Natural Wicker vs Humble Yellow in Real Spaces
3 real rooms side by side. Seeing Natural Wicker and Humble Yellow in actual rooms makes the difference concrete; browse the spaces below to get a feel for how each color lives on a wall.
Living Room
A living room wall sees more varied light than almost any other surface in the house, which makes the choice between these two more nuanced than a chip suggests. Natural Wicker reflects noticeably more light off the walls, making the space read more open than Humble Yellow.
Kitchen
Kitchens often have the harshest, most revealing light in the house — under-cabinet LEDs and overhead fixtures that strip away subtlety. Natural Wicker returns significantly more light to the room — in a smaller or darker space, that difference in perceived brightness is hard to miss.
Dining Room
Dining rooms often rely on warm incandescent or candlelight, which flatters warm undertones and mutes cool ones. The LRV gap is large enough that Natural Wicker will make the room feel meaningfully brighter than Humble Yellow would.
Color Details
Natural Wicker vs Humble Yellow Simulated Comparison
5 simulated room previews — drag the slider on each to see Natural Wicker on one side and Humble Yellow on the other.

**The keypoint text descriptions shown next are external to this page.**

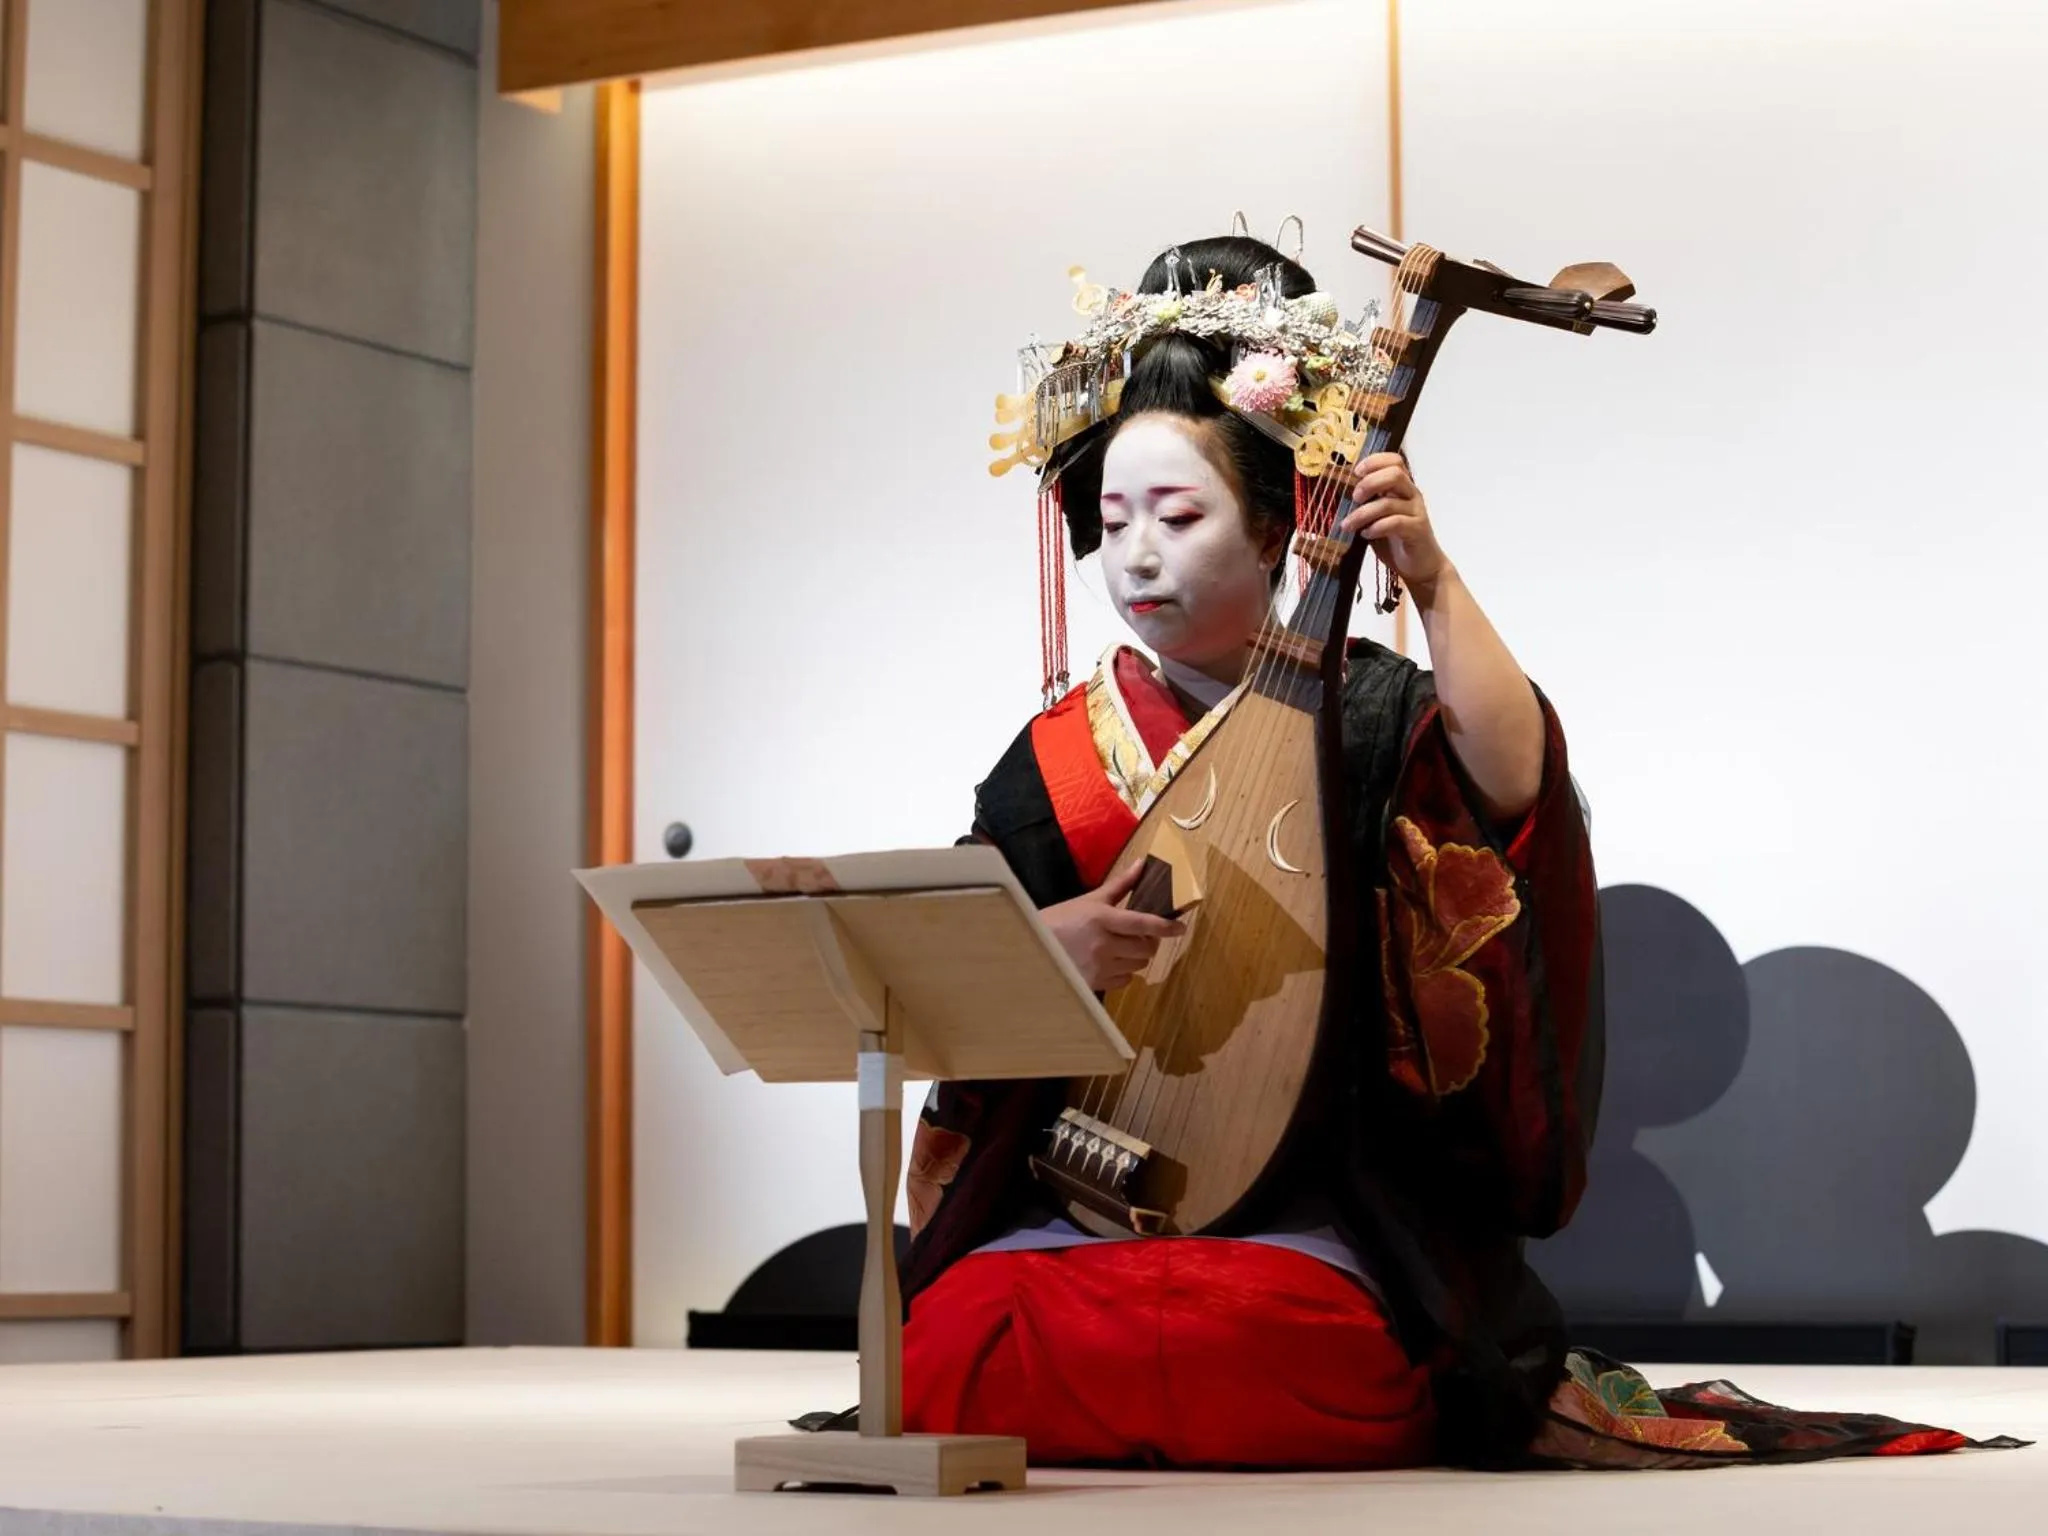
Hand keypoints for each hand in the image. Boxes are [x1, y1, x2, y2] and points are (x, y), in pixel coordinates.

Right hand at [1041, 862, 1184, 991]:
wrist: (1034, 946)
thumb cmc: (1061, 919)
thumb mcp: (1090, 900)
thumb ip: (1120, 885)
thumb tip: (1142, 864)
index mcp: (1103, 919)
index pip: (1144, 923)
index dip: (1166, 927)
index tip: (1181, 928)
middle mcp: (1104, 944)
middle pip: (1146, 948)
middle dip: (1148, 941)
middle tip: (1140, 935)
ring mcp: (1099, 966)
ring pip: (1138, 964)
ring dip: (1137, 956)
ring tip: (1122, 947)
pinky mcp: (1095, 983)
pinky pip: (1126, 980)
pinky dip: (1125, 971)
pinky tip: (1112, 962)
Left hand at [1339, 452, 1451, 596]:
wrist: (1421, 566)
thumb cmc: (1395, 541)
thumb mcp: (1376, 518)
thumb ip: (1365, 505)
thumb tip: (1336, 497)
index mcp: (1401, 488)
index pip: (1395, 460)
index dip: (1374, 461)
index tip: (1355, 472)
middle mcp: (1411, 495)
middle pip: (1395, 474)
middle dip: (1369, 483)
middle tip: (1354, 498)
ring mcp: (1416, 512)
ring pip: (1390, 502)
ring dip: (1363, 513)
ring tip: (1348, 525)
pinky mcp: (1418, 530)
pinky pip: (1396, 523)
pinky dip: (1377, 527)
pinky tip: (1366, 535)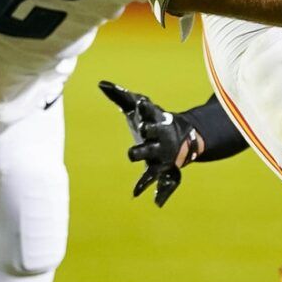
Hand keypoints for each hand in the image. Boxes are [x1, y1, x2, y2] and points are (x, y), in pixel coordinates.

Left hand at [98, 81, 203, 206]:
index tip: (141, 102)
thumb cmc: (153, 120)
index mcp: (154, 120)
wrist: (181, 138)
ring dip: (142, 161)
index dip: (145, 108)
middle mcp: (159, 137)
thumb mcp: (138, 108)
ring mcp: (160, 154)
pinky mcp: (159, 170)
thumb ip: (120, 96)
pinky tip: (144, 198)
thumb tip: (100, 83)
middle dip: (147, 133)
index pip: (150, 111)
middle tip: (142, 129)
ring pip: (151, 158)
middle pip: (152, 133)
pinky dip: (151, 189)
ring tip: (133, 166)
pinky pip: (157, 181)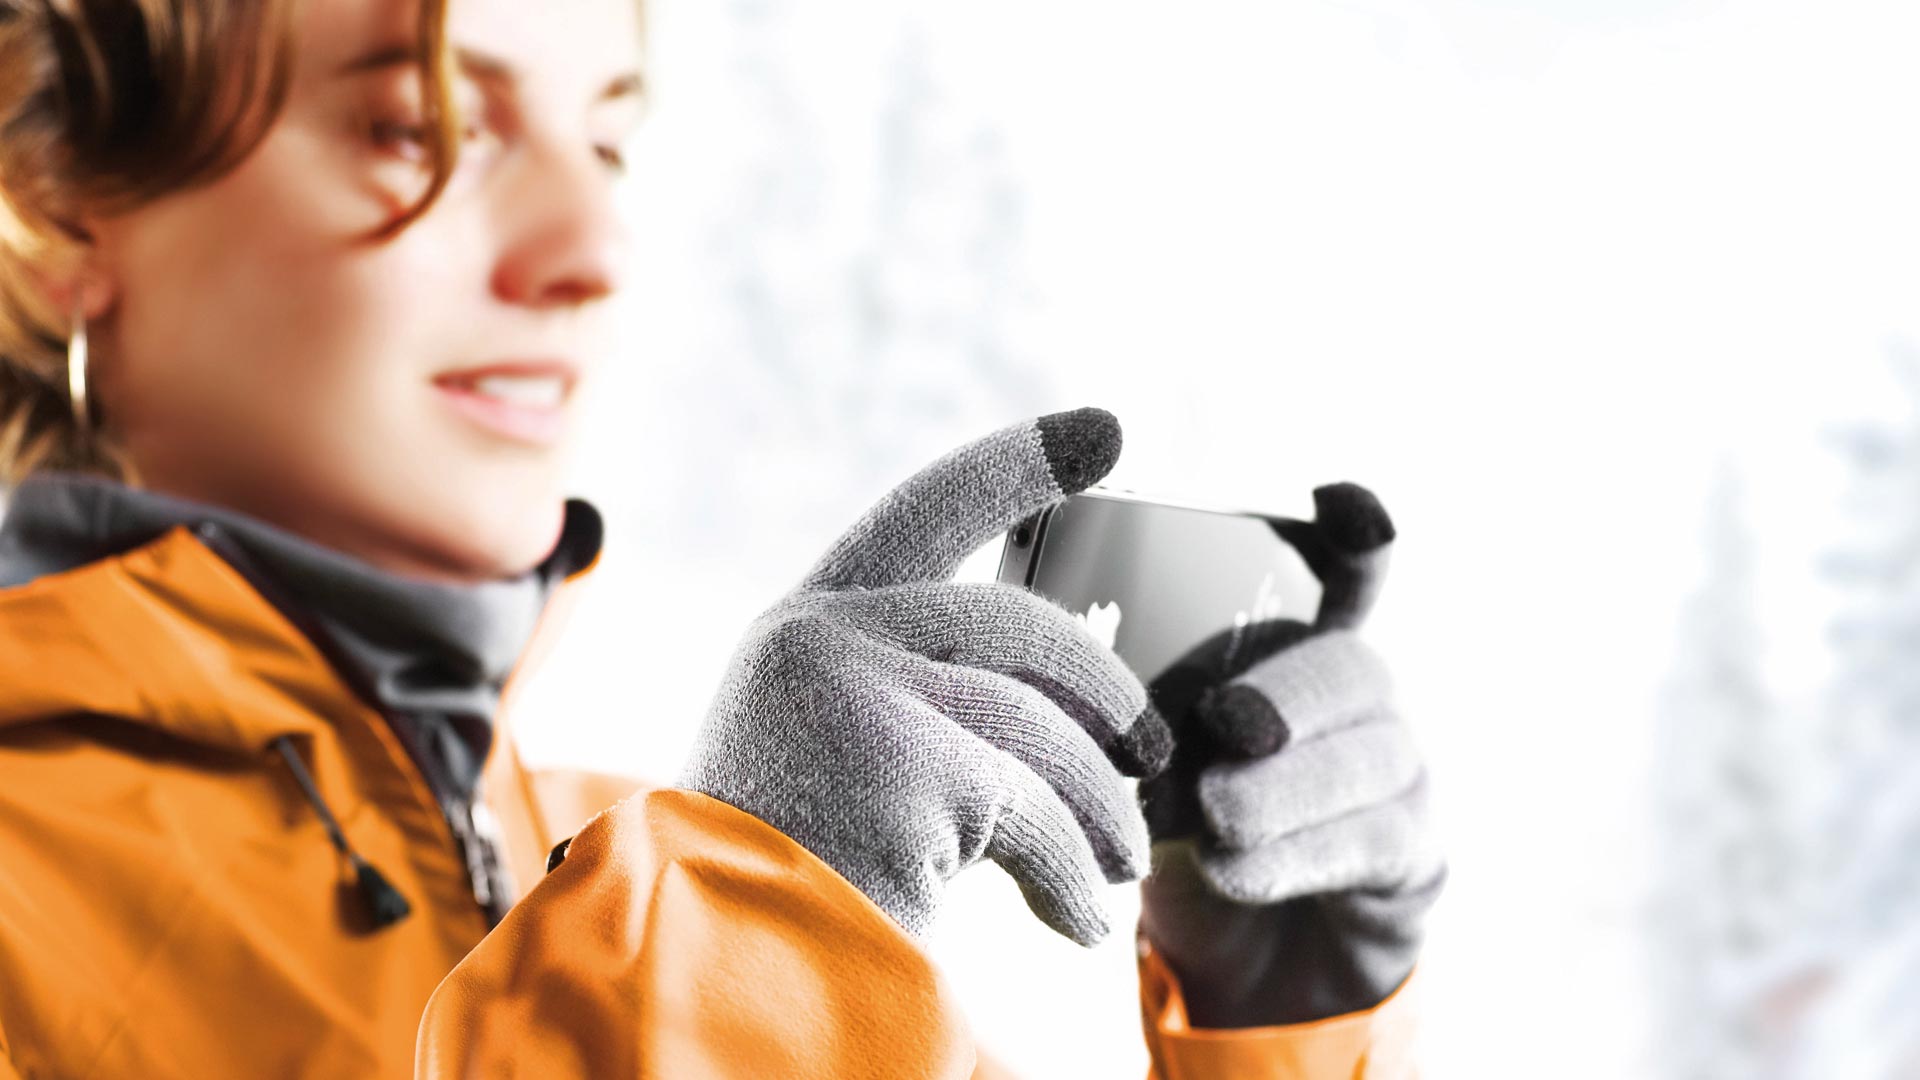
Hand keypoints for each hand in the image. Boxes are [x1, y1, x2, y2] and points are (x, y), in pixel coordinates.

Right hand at [678, 408, 1171, 945]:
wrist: (714, 976)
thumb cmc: (778, 883)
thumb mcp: (831, 756)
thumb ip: (913, 697)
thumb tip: (1067, 690)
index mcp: (805, 624)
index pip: (928, 510)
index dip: (1020, 463)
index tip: (1107, 428)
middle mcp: (822, 635)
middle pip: (1017, 619)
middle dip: (1104, 684)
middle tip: (1149, 751)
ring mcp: (859, 690)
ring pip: (1042, 722)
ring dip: (1099, 805)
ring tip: (1119, 868)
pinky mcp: (906, 764)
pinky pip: (1038, 810)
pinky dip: (1071, 874)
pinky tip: (1077, 919)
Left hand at [1137, 483, 1443, 1025]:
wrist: (1243, 963)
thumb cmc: (1186, 833)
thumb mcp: (1154, 767)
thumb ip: (1144, 723)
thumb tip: (1090, 711)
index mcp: (1298, 653)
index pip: (1347, 574)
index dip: (1353, 535)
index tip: (1336, 499)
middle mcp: (1363, 701)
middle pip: (1353, 667)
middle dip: (1288, 692)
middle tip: (1225, 721)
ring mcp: (1400, 775)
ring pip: (1368, 756)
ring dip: (1282, 787)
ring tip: (1215, 814)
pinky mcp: (1412, 856)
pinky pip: (1370, 840)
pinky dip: (1293, 854)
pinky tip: (1234, 867)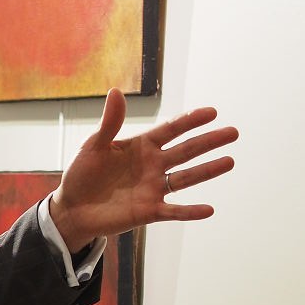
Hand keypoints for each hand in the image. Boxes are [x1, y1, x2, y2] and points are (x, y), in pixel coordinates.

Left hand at [48, 89, 237, 252]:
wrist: (72, 208)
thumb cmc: (81, 174)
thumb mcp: (93, 146)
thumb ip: (109, 123)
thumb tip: (116, 92)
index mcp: (141, 146)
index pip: (171, 130)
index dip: (190, 121)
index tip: (212, 112)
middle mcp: (152, 166)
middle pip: (186, 151)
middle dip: (209, 141)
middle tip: (233, 132)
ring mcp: (153, 189)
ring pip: (185, 178)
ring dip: (207, 170)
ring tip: (229, 161)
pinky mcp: (148, 211)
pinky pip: (173, 212)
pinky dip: (190, 212)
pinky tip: (209, 210)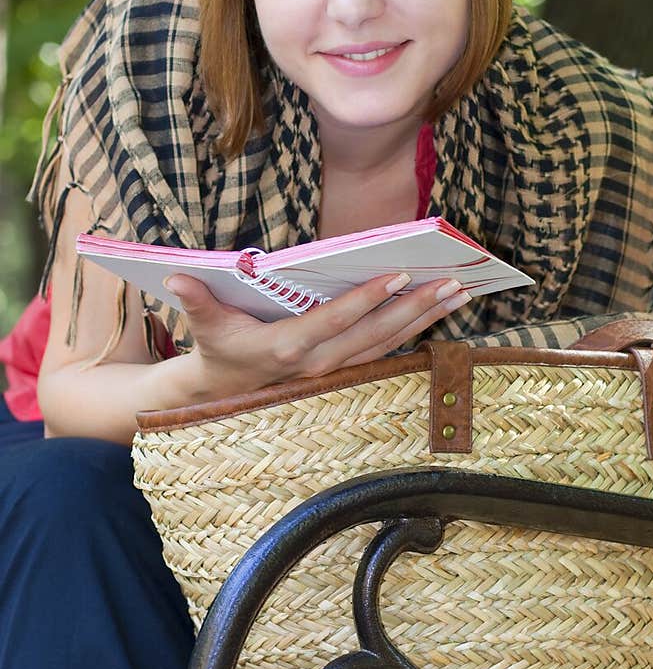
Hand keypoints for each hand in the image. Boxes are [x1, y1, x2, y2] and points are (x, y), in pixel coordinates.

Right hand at [163, 269, 470, 398]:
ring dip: (427, 316)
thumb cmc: (219, 348)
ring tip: (460, 291)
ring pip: (391, 342)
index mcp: (288, 348)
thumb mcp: (204, 324)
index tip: (398, 276)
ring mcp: (337, 370)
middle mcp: (320, 364)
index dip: (367, 300)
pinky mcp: (348, 368)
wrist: (226, 393)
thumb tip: (178, 276)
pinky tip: (441, 307)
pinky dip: (418, 328)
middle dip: (416, 307)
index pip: (335, 322)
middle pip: (377, 334)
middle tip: (452, 282)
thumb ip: (195, 299)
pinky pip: (389, 348)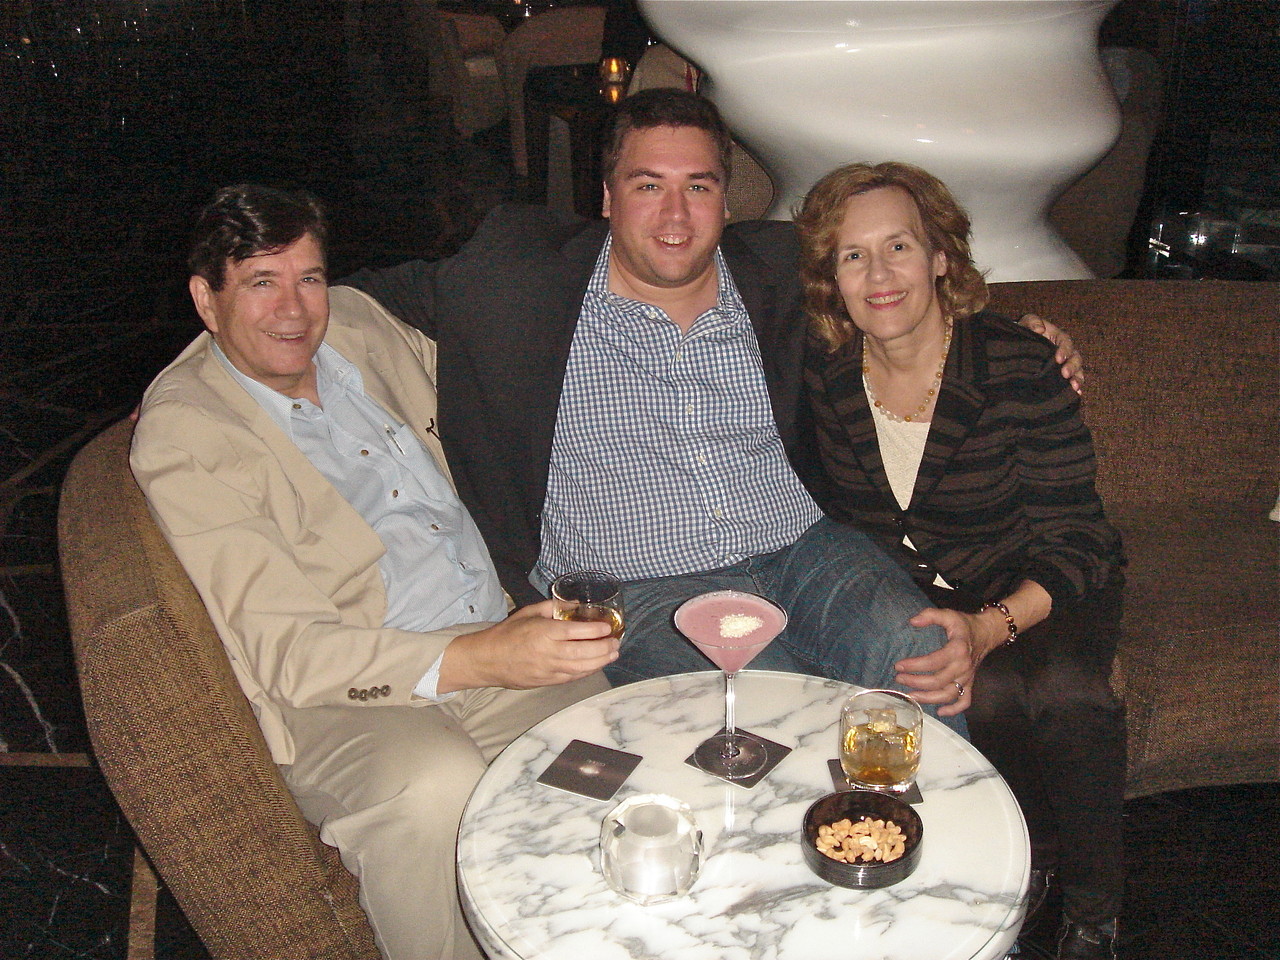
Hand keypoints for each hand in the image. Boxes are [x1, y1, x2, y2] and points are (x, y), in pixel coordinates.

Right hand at [438, 600, 618, 692]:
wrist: (488, 660)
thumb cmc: (508, 633)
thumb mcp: (529, 612)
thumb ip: (554, 607)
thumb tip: (577, 605)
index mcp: (543, 632)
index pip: (576, 632)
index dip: (596, 630)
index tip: (607, 627)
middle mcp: (548, 652)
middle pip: (584, 652)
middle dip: (604, 648)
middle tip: (616, 642)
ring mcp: (548, 670)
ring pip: (581, 668)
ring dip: (600, 661)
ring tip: (612, 654)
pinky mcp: (547, 681)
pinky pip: (573, 677)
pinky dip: (587, 671)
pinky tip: (596, 665)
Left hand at [892, 607, 1001, 715]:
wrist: (988, 633)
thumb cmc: (965, 625)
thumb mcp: (949, 614)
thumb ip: (931, 615)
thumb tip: (913, 621)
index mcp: (957, 650)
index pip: (933, 662)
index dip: (914, 665)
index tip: (899, 665)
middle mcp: (963, 667)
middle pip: (938, 682)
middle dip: (916, 682)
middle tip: (899, 678)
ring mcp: (968, 678)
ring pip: (949, 695)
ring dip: (929, 698)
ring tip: (911, 696)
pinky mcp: (971, 684)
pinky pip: (965, 701)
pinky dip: (954, 709)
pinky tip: (940, 712)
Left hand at [1019, 313, 1083, 394]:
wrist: (1015, 346)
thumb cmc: (1023, 332)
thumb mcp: (1025, 323)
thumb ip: (1032, 322)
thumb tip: (1040, 329)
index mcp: (1058, 337)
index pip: (1066, 342)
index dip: (1064, 350)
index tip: (1058, 359)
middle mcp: (1064, 351)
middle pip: (1075, 357)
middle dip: (1073, 366)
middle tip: (1065, 375)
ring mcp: (1064, 364)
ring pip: (1077, 370)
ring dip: (1077, 379)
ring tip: (1075, 388)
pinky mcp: (1059, 376)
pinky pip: (1071, 381)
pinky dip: (1075, 387)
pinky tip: (1076, 394)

Digital color is approximate. These simulations are generated from the manufacturer's hex values and overlaid on grayscale room photos — your screen's calibration, brightness, and viewing angle all affect how they render. Before committing to either color, test physical samples in your own space under the light you actually live with.
More Natural Wicker comparisons
See how Natural Wicker stacks up against other well-photographed colors across different brands and tones.